Of course, you can also set the fill to be a second independent draw from the prediction distribution, but this would convey the wrong information. You would be implying far more uncertainty than is actually in the bar chart. Instead of drawing from one distribution, we are drawing from two independent distributions that technically represent the same variable.

The reality is, distribution variables do not have a set value, so if their position on the x axis and their colour are not set by the after_stat distribution outcomes …. what are they set by? If you want the random variables anchored to a deterministic variable, YOU need to decide what to anchor them to. You need to decide what your random variables are conditional on. If you want them conditional on the deterministic true value, you need to do that. Here is an example where they are anchored to the ground truth value and we colour by the prediction.

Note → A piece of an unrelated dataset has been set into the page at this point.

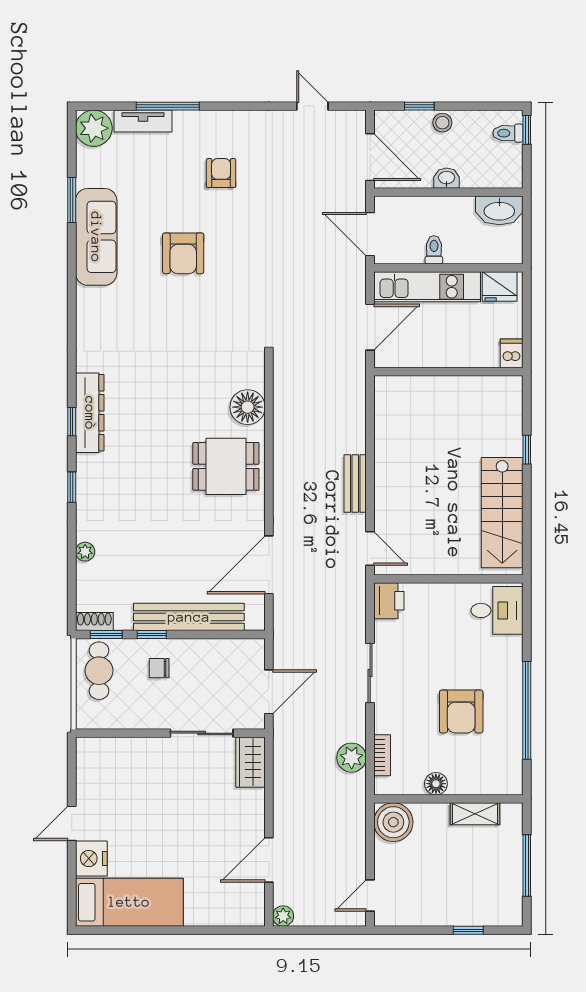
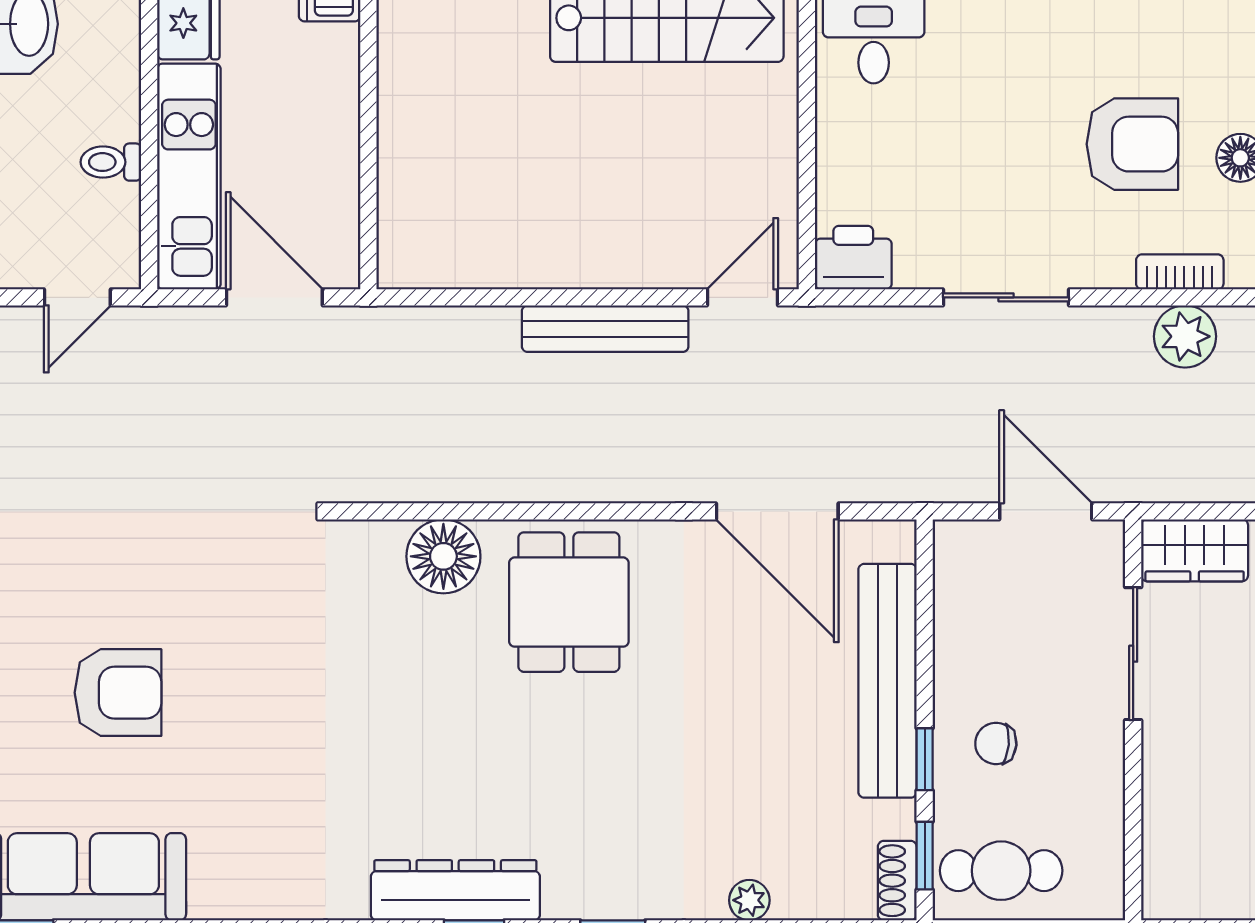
door: (370, 234) -> (77, 297), width x0.73
bench: (355, 484) -> (605, 329), width x1.36
chair: (159, 668) -> (996, 743), turned 95
armchair: (461, 712) -> (1132, 144), moved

p2 <- ggplot(diamonds_pred, aes(x=cut_true)) +
  geom_bar_sample(aes(fill= cut_pred), times=100, 
                  position= "stack_dodge") +
  theme(legend.position="top") +
  scale_fill_brewer(palette = "Set1") +
  ggtitle("Random colour (dodge)") +
  theme(legend.position = "bottom")

p3 <- ggplot(diamonds_pred, aes(x=cut_true)) +
  geom_bar_sample(aes(fill= cut_pred), times=100, alpha=0.1,
                  position= "stack_identity") +
  theme(legend.position="top") +
  scale_fill_brewer(palette = "Set1") +
  ggtitle("Random colour (identity)") +
  theme(legend.position = "bottom")

p2 + p3

The height of the bar represents the total number of values predicted as that class, and the proportion of the the bar that is filled in as that colour represents the probability that the observation is that class. You will notice that the y-axis now represents the count of a deterministic variable (so there is no random variation and it is easy to read) but the colour is random, so it does have variation.